#### LESETEXT ####
# taz.de -- Profifußballer Philipp Lahm: Den Bayern wird er fehlen
       
       > Musterprofi, Bayerns Feiertier und auch ein kritischer Kopf: Philipp Lahm
       > beendet seine Fußballkarriere. Nun ist er sogar Held eines Theaterstücks.
       
 (IMG) Bild: Gibt sein Trikot ab – zumindest symbolisch Gesehen: Philipp Lahm
       
       MÜNCHEN taz | Zwischen Shakespeare und Marivaux haben sie Philipp Lahm
       gesteckt. Kurz vor Weihnachten, am letzten Vorrundenspieltag, hat er
       Premiere. Auf dem Theater. Im hochherrschaftlichen Residenztheater, im
       Herzen Münchens, direkt neben der Oper. Geboten wird dort für gewöhnlich
       Hochkultur auf Champions-League-Niveau, mindestens.
       
       Am 16. Dezember also „Philipp Lahm“. Angekündigt wird das Opus so: „Eine
       Phantasmagorie über das durchschnittliche Leben des
       Ausnahmefußballspielers. Kein Prominenten-Biopic, sondern mit einer
       lakonischen Autorschafts-Volte den hysterischen Kultur- und
       Literaturbetrieb, Zeitgeist und Homestory persifliert und nebenher die
       dramatische Tradition schulterzuckend ins Abseits gestellt. ‚Philipp Lahm‘
       ist die rettende Blutgrätsche gegen die konfliktgeile Dramaturgie toter
       Männer.“
       
       Bäm! Wenn das nicht mal alle Kuttenträger aus der Südkurve anlockt. Aber
       warum gerade Lahm? Autor Michael Decar: „Er ist das Symbol der Nullerjahre
       und der ersten Hälfte der Zehnerjahre. Er verkörpert die BRD wie kein
       Anderer: super korrekt, super schlau. So langweilig, dass es weh tut. Das
       Spiegelbild der Moderne. Es gibt keinen Clash mehr, aber vielleicht doch
       einen Abgrund, der hinter der Fassade lauert.“ Verkörpert wird Lahm von
       Gunther Eckes, der zuletzt den Sheriff von Nottingham gab. Sagen wir mal
       so: Man darf gespannt sein.
       
       Am Samstagnachmittag endet die Karriere des Fußballers Philipp Lahm.
       Blaskapellen und Trachtenvereine werden durchs Stadion marschieren,
       Bayern-Legenden von Beckenbauer bis Ballack – ausgerechnet Ballack … –
       werden gratulieren, es wird Blumen geben vom Rummenigge-Kalle, einen
       irgendwie komischen Händedruck vom Hoeneß-Uli, nach dem Spiel die Schale
       und ein paar Weißbiere über den Kopf, und dann geht’s ein letztes Mal auf
       den Rathausbalkon am Marienplatz, wo die Südkurvler dicke Krokodilstränen
       in ihre Kutten heulen werden. Mei, der Fipsi! So einer kommt so schnell
       nicht wieder!
####
ÜBUNGSAUFGABEN |
**1)** Wer spielt im Theaterstück, von dem der Lesetext berichtet, die Rolle von Philipp Lahm?
**2)** Schreibe aus dem Lesetext die Stelle von „(IMG) Bild: Gibt“ bis „auf Champions-League-Niveau, mindestens.“ wörtlich ab.
Die Zeilen werden zur Bearbeitung nicht gebraucht.
#### QUELLDATEN ####
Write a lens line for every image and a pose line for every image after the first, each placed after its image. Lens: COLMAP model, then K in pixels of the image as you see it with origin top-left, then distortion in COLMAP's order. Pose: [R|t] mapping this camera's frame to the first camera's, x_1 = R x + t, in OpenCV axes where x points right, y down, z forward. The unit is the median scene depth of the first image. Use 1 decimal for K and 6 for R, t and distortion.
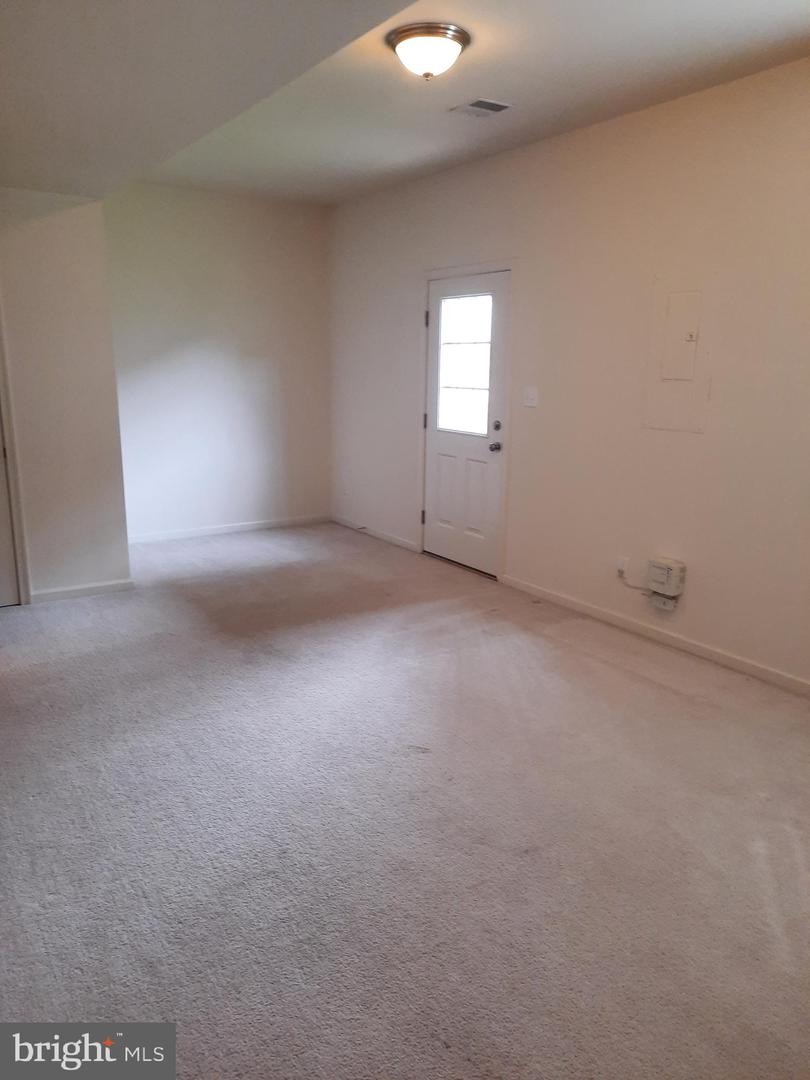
lens RADIAL K [[807.0, 0, 403.9], [0, 807.0, 538.6], [0, 0, 1]] dist [0.034557, -0.008981]
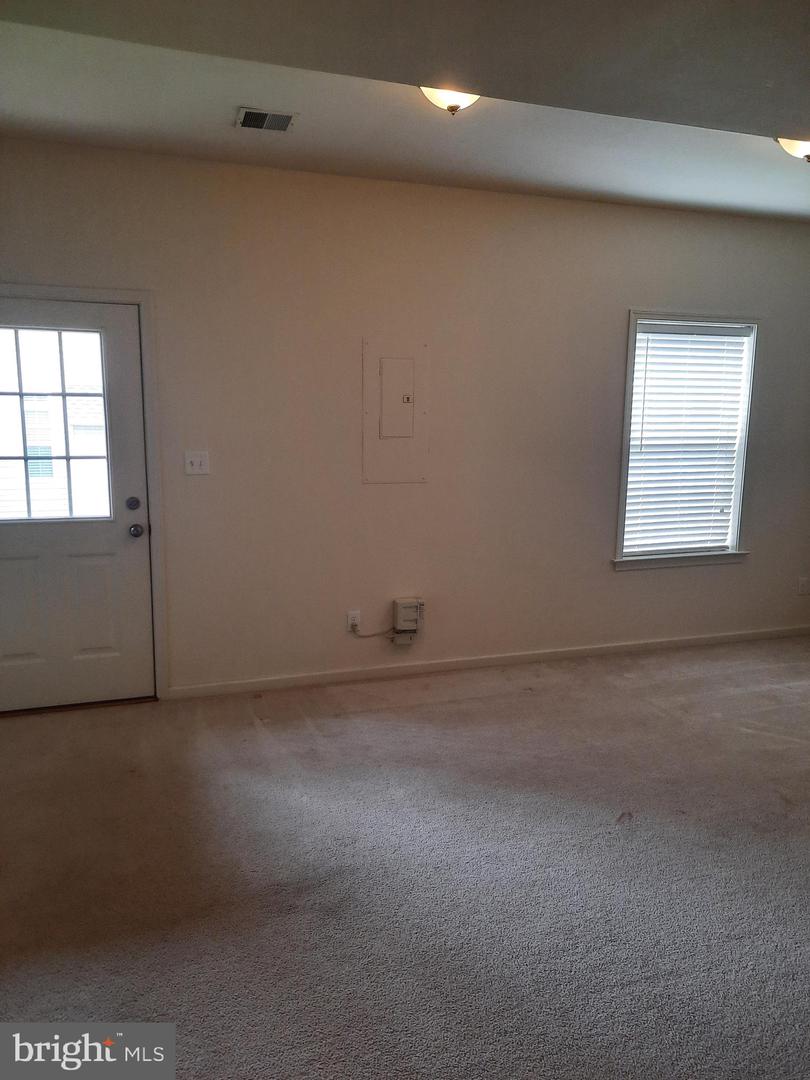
lens RADIAL K [[807.0, 0, 402.1], [0, 807.0, 532.8], [0, 0, 1]] dist [0.034557, -0.008981]
pose [[0.230580, -0.158751, 0.960016, -0.667739], [0.202863, 0.972765, 0.112134, -0.173412], [-0.951672, 0.168896, 0.256505, 0.668437]]
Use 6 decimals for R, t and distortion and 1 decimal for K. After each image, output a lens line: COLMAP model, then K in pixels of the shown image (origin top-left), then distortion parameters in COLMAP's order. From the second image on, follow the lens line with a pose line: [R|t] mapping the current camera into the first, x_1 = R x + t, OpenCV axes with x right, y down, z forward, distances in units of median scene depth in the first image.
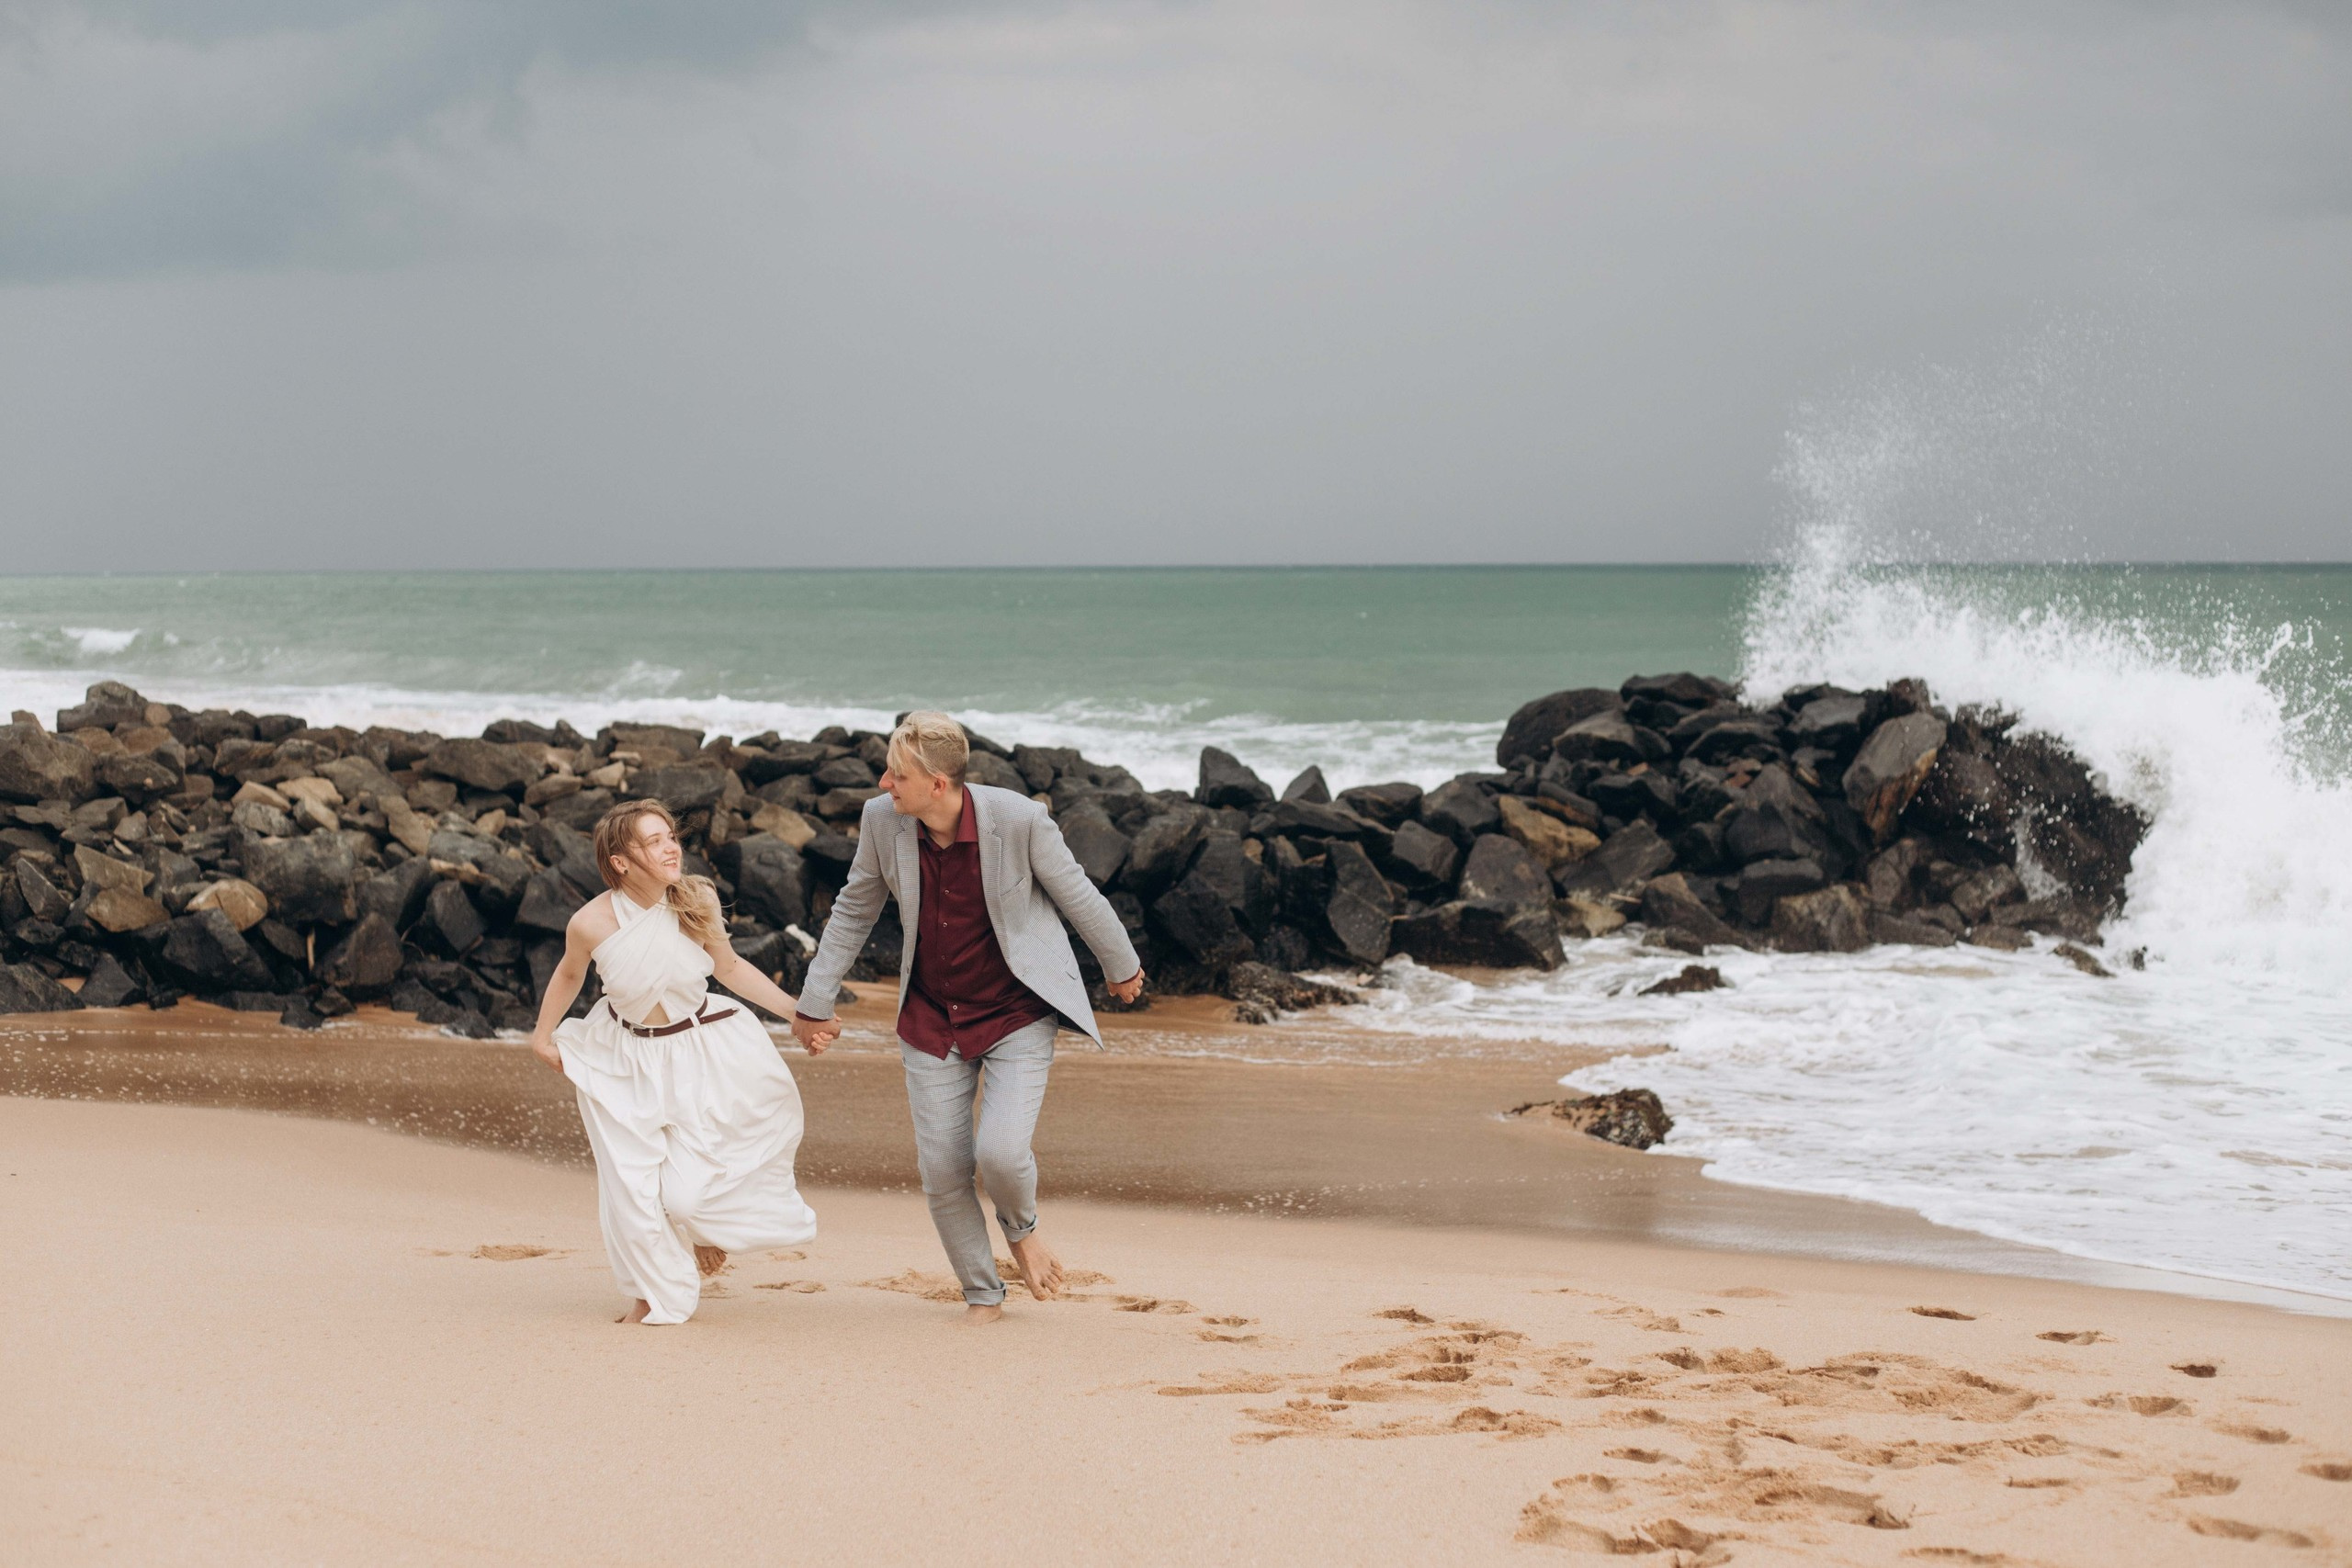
####
LÖSUNGEN JE AUFGABE |
**1)** Gunther Eckes

**2)**
(IMG) Bild: Gibt sein Trikot ab – zumindest symbolisch Gesehen: Philipp Lahm
       
       MÜNCHEN taz | Zwischen Shakespeare und Marivaux haben sie Philipp Lahm
       gesteckt. Kurz vor Weihnachten, am letzten Vorrundenspieltag, hat er
       Premiere. Auf dem Theater. Im hochherrschaftlichen Residenztheater, im
       Herzen Münchens, direkt neben der Oper. Geboten wird dort für gewöhnlich
       Hochkultur auf Champions-League-Niveau, mindestens.